● WORK TO BE COMPLETED:
When you reach the line in the data below that contains "63: (185, 103)", please start repeating lines exactly, and stop after the line that contains "89: (223, 124)", repeating nothing else.

● DATA TO USE:
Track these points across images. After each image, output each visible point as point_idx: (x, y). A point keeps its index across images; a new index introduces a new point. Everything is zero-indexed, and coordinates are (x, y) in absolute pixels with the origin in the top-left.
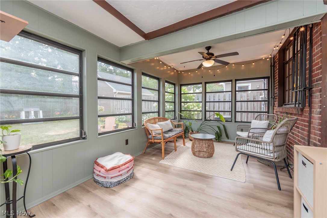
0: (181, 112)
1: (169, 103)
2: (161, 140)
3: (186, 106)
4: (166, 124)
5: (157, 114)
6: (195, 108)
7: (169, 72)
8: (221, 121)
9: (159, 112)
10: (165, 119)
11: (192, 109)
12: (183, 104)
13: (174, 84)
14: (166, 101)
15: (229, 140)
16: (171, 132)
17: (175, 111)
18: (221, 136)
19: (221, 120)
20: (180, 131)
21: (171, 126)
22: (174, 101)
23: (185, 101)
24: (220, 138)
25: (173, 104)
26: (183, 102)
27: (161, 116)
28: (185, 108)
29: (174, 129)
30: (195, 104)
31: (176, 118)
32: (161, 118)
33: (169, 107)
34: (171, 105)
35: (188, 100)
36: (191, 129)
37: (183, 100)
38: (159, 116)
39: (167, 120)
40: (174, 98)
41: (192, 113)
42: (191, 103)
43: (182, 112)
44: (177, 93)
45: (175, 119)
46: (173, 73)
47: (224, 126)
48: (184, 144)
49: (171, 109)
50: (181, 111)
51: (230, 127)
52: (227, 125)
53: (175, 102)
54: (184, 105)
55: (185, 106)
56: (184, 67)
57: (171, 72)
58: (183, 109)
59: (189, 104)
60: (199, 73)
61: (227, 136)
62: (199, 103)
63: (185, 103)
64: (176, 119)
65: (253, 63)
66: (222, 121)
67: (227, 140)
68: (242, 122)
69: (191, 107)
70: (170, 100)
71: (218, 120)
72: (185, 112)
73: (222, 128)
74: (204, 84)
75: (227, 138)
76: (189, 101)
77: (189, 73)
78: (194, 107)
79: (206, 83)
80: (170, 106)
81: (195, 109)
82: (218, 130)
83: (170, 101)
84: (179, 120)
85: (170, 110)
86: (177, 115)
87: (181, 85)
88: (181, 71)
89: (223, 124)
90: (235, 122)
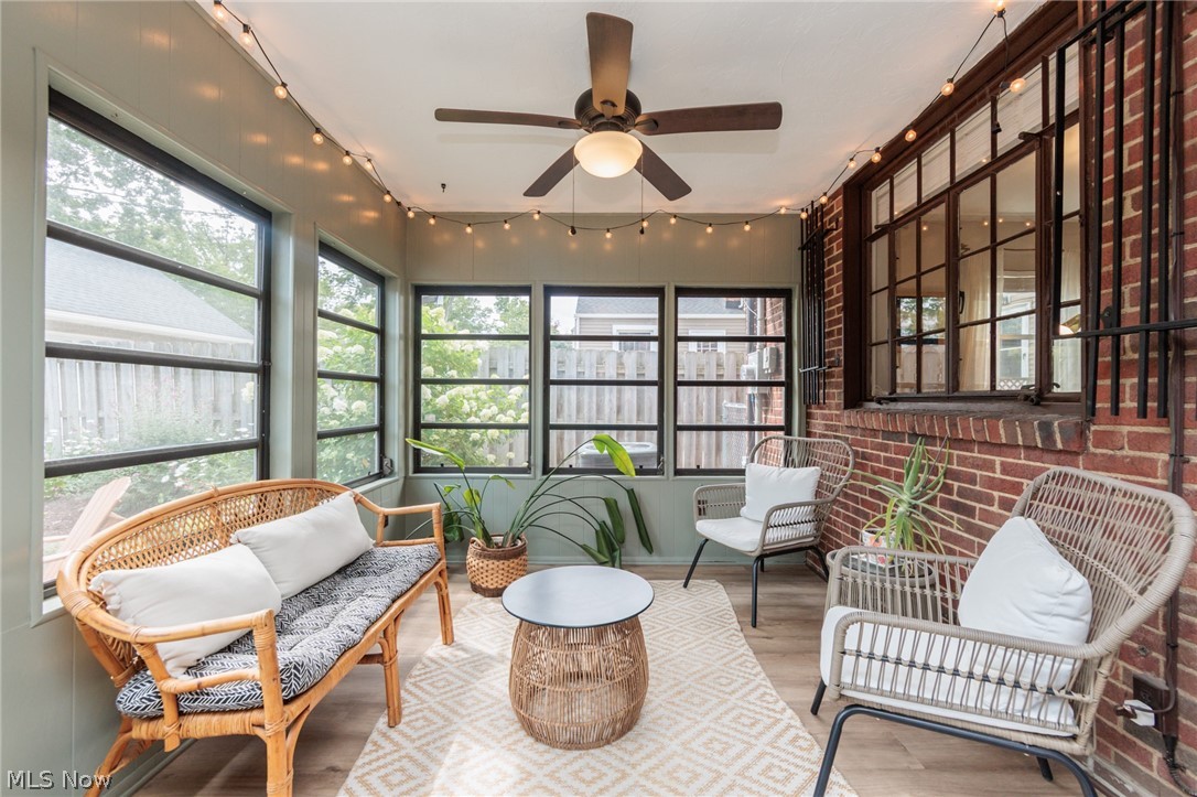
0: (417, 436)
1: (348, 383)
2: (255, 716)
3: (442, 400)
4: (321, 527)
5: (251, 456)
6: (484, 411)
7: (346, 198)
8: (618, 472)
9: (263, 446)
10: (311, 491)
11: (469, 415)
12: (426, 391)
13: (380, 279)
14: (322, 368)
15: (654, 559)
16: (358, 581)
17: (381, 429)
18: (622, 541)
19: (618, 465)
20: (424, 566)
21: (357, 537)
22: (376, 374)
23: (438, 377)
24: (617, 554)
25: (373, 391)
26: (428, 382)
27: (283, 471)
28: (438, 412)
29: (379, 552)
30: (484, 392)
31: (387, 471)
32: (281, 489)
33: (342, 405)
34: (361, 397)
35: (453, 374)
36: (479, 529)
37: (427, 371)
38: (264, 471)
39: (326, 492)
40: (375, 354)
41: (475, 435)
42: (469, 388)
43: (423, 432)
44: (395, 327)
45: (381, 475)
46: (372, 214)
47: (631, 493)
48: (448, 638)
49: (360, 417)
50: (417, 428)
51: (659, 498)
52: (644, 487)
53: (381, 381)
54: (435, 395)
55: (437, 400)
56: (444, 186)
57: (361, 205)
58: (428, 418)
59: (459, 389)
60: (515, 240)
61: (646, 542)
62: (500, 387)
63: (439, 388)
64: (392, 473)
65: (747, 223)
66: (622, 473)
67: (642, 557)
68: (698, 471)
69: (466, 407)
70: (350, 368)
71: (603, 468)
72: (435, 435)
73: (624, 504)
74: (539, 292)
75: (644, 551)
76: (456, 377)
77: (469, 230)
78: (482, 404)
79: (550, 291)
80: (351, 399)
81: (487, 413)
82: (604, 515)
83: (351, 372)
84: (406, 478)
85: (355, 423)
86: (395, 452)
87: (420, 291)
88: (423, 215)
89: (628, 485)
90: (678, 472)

● ANSWER TO THE EXERCISE:
63: (185, 103)
64: (176, 119)
65: (253, 63)
66: (222, 121)
67: (227, 140)
68: (242, 122)
69: (191, 107)
70: (170, 100)
71: (218, 120)
72: (185, 112)
73: (222, 128)
74: (204, 84)
75: (227, 138)
76: (189, 101)
77: (189, 73)
78: (194, 107)
79: (206, 83)
80: (170, 106)
81: (195, 109)
82: (218, 130)
83: (170, 101)
84: (179, 120)
85: (170, 110)
86: (177, 115)
87: (181, 85)
88: (181, 71)
89: (223, 124)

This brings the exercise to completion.